Daniel Teixeira/Estadão
Daniel Teixeira/Estadão

Conselho de administração do Itaú aprova criação da Newco, que ficará com 41,05% do capital da XP

Banco também explica que a cisão ainda precisa ser aprovada pelos acionistas, e caso isso aconteça, eles vão passar a deter participação também na Newco

Renato Carvalho, O Estado de S.Paulo

26 de novembro de 2020 | 21h24

O conselho de administração do Itaú Unibanco aprovou nesta quinta-feira, 26, a segregação de seu investimento na XP em uma nova empresa, a Newco, que vai ficar com a participação de 41,05% do banco no capital da XP.

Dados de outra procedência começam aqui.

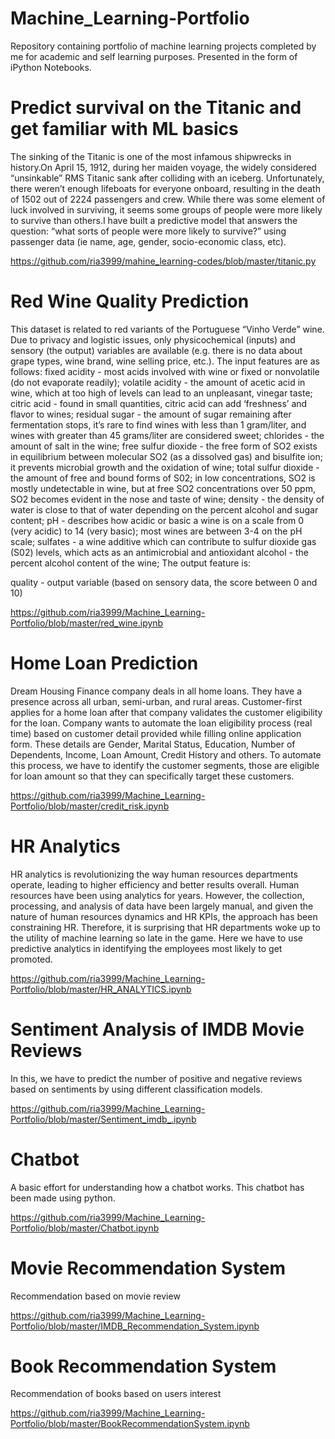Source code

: # Machine_Learning-Portfolio
Repository containing portfolio of machine learning projects completed by me for academic and self learning purposes. 
Presented in the form of iPython Notebooks.

# Predict survival on the Titanic and get familiar with ML basics
The sinking of the Titanic is one of the most infamous shipwrecks in history.On April 15, 1912, during her maiden voyage, the widely considered “unsinkable” RMS Titanic sank after colliding with an iceberg. Unfortunately, there weren’t enough lifeboats for everyone onboard, resulting in the death of 1502 out of 2224 passengers and crew.
While there was some element of luck involved in surviving, it seems some groups of people were more likely to survive than others.I have built a predictive model that answers the question: “what sorts of people were more likely to survive?” using passenger data (ie name, age, gender, socio-economic class, etc).

https://github.com/ria3999/mahine_learning-codes/blob/master/titanic.py

# Red Wine Quality Prediction
This dataset is related to red variants of the Portuguese “Vinho Verde” wine. Due to privacy and logistic issues, only physicochemical (inputs) and sensory (the output) variables are available (e.g. there is no data about grape types, wine brand, wine selling price, etc.).
The input features are as follows:
fixed acidity - most acids involved with wine or fixed or nonvolatile (do not evaporate readily);
volatile acidity - the amount of acetic acid in wine, which at too high of levels can lead to an unpleasant, vinegar taste;
citric acid - found in small quantities, citric acid can add ‘freshness’ and flavor to wines;
residual sugar - the amount of sugar remaining after fermentation stops, it’s rare to find wines with less than 1 gram/liter, and wines with greater than 45 grams/liter are considered sweet;
chlorides - the amount of salt in the wine;
free sulfur dioxide - the free form of SO2 exists in equilibrium between molecular SO2 (as a dissolved gas) and bisulfite ion; it prevents microbial growth and the oxidation of wine;
total sulfur dioxide - the amount of free and bound forms of S02; in low concentrations, SO2 is mostly undetectable in wine, but at free SO2 concentrations over 50 ppm, SO2 becomes evident in the nose and taste of wine;
density - the density of water is close to that of water depending on the percent alcohol and sugar content;
pH - describes how acidic or basic a wine is on a scale from 0 (very acidic) to 14 (very basic); most wines are between 3-4 on the pH scale;
sulfates - a wine additive which can contribute to sulfur dioxide gas (S02) levels, which acts as an antimicrobial and antioxidant
alcohol - the percent alcohol content of the wine;
The output feature is:

quality - output variable (based on sensory data, the score between 0 and 10)

https://github.com/ria3999/Machine_Learning-Portfolio/blob/master/red_wine.ipynb


# Home Loan Prediction
Dream Housing Finance company deals in all home loans. They have a presence across all urban, semi-urban, and rural areas. Customer-first applies for a home loan after that company validates the customer eligibility for the loan. Company wants to automate the loan eligibility process (real time) based on customer detail provided while filling online application form. These details are Gender, Marital Status, Education, Number of Dependents, Income, Loan Amount, Credit History and others. To automate this process, we have to identify the customer segments, those are eligible for loan amount so that they can specifically target these customers.

https://github.com/ria3999/Machine_Learning-Portfolio/blob/master/credit_risk.ipynb

# HR Analytics
HR analytics is revolutionizing the way human resources departments operate, leading to higher efficiency and better results overall. Human resources have been using analytics for years. However, the collection, processing, and analysis of data have been largely manual, and given the nature of human resources dynamics and HR KPIs, the approach has been constraining HR. Therefore, it is surprising that HR departments woke up to the utility of machine learning so late in the game. Here we have to use predictive analytics in identifying the employees most likely to get promoted.

https://github.com/ria3999/Machine_Learning-Portfolio/blob/master/HR_ANALYTICS.ipynb

# Sentiment Analysis of IMDB Movie Reviews
In this, we have to predict the number of positive and negative reviews based on sentiments by using different classification models.

https://github.com/ria3999/Machine_Learning-Portfolio/blob/master/Sentiment_imdb_.ipynb

# Chatbot
A basic effort for understanding how a chatbot works. This chatbot has been made using python.

https://github.com/ria3999/Machine_Learning-Portfolio/blob/master/Chatbot.ipynb

# Movie Recommendation System
Recommendation based on movie review

https://github.com/ria3999/Machine_Learning-Portfolio/blob/master/IMDB_Recommendation_System.ipynb

# Book Recommendation System
Recommendation of books based on users interest

https://github.com/ria3999/Machine_Learning-Portfolio/blob/master/BookRecommendationSystem.ipynb
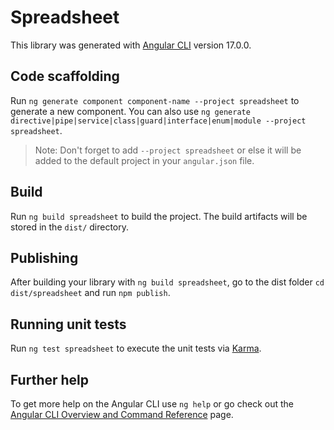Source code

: # Spreadsheet

This library was generated with [Angular CLI](https://github.com/angular/angular-cli) version 17.0.0.

## Code scaffolding

Run `ng generate component component-name --project spreadsheet` to generate a new component. You can also use `ng generate directive|pipe|service|class|guard|interface|enum|module --project spreadsheet`.
> Note: Don't forget to add `--project spreadsheet` or else it will be added to the default project in your `angular.json` file. 

## Build

Run `ng build spreadsheet` to build the project. The build artifacts will be stored in the `dist/` directory.

## Publishing

After building your library with `ng build spreadsheet`, go to the dist folder `cd dist/spreadsheet` and run `npm publish`.

## Running unit tests

Run `ng test spreadsheet` to execute the unit tests via [Karma](https://karma-runner.github.io).

## Further help

To get more help on the Angular CLI use `ng help` or go check out the [Angular CLI Overview and Command Reference](https://angular.io/cli) page.
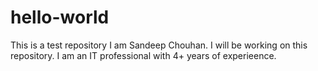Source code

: # hello-world
This is a test repository
I am Sandeep Chouhan. I will be working on this repository.
I am an IT professional with 4+ years of experieence.

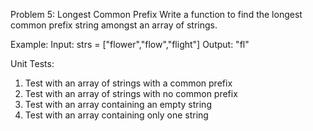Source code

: Problem 5: Longest Common Prefix
Write a function to find the longest common prefix string amongst an array of strings.

Example:
Input: strs = ["flower","flow","flight"]
Output: "fl"

Unit Tests:
1. Test with an array of strings with a common prefix
2. Test with an array of strings with no common prefix
3. Test with an array containing an empty string
4. Test with an array containing only one string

O Itaú explica que a cisão ainda precisa ser aprovada pelos acionistas, e caso isso aconteça, eles vão passar a deter participação também na Newco. O banco tem outros 5% de participação na XP, e essas ações poderão ser vendidas dependendo das condições do mercado.

JCP

 O conselho do Itaú aprovou também o pagamento de Juros sobre Capital Próprio (JCP) no valor bruto de R$ 0,0639 por ação. Os valores serão pagos com base na posição acionária do dia 10 de dezembro, e a partir do dia 11, as ações passam a ser negociadas ex-juros. O crédito aos acionistas será realizado até 30 de abril de 2021.

Briga

O maior banco da América Latina se tornou sócio da corretora fundada por Guilherme Benchimol há três anos, ao comprar 49,9% do negócio em uma operação vista à época como um movimento de proteção contra a emergência de plataformas de investimentos digitais e com estratégia ousada de captação de clientes. O negócio virou um dos investimentos mais rentáveis da história do Itaú.

No fim de junho deste ano, porém, o Itaú levou ao ar uma campanha publicitária que provocou uma forte reação das corretoras e, especialmente, da XP

Na campanha, lançada em horário nobre na TV Globo, o Itaú bateu de frente no “coração” e em um dos pilares do negócio da XP: os agentes autônomos. Questionou a remuneração desses profissionais, feita por meio do comissionamento, o que traria o incentivo de que esse agente indique ao seu cliente um produto com a melhor remuneração para ele, e não necessariamente para o cliente. Na XP estão acoplados hoje mais de 6 mil AAIs – os agentes autônomos de investimento.

Na peça publicitária do Itaú, o ator Marcos Veras diz que a moda de 2019 era ter uma corretora e um assessor de investimentos. Ele sugere que os profissionais autônomos induzem o cliente a investir em produtos sem saber dos riscos, os fazendo se sentir “reis de Wall Street”.

O comercial, criado pela DPZ&T, produção da 02 Filmes e direção de Fernando Meirelles, reforça que os especialistas do Itaú Personnalité – o braço de renda mais alta do banco – são isentos.

O alto-escalão da XP já sabia sobre a propaganda que vinha sendo elaborada pelo Itaú. Mas o tom de seu principal acionista os pegou de surpresa, conforme fontes próxima à XP. Benchimol, por sua vez, subiu o tom em uma publicação no Linkedin.  “Tenho uma certeza: se tem algo que o banco não é, nem nunca foi, é ser feito para você”, em clara alusão ao famoso slogan do Itaú.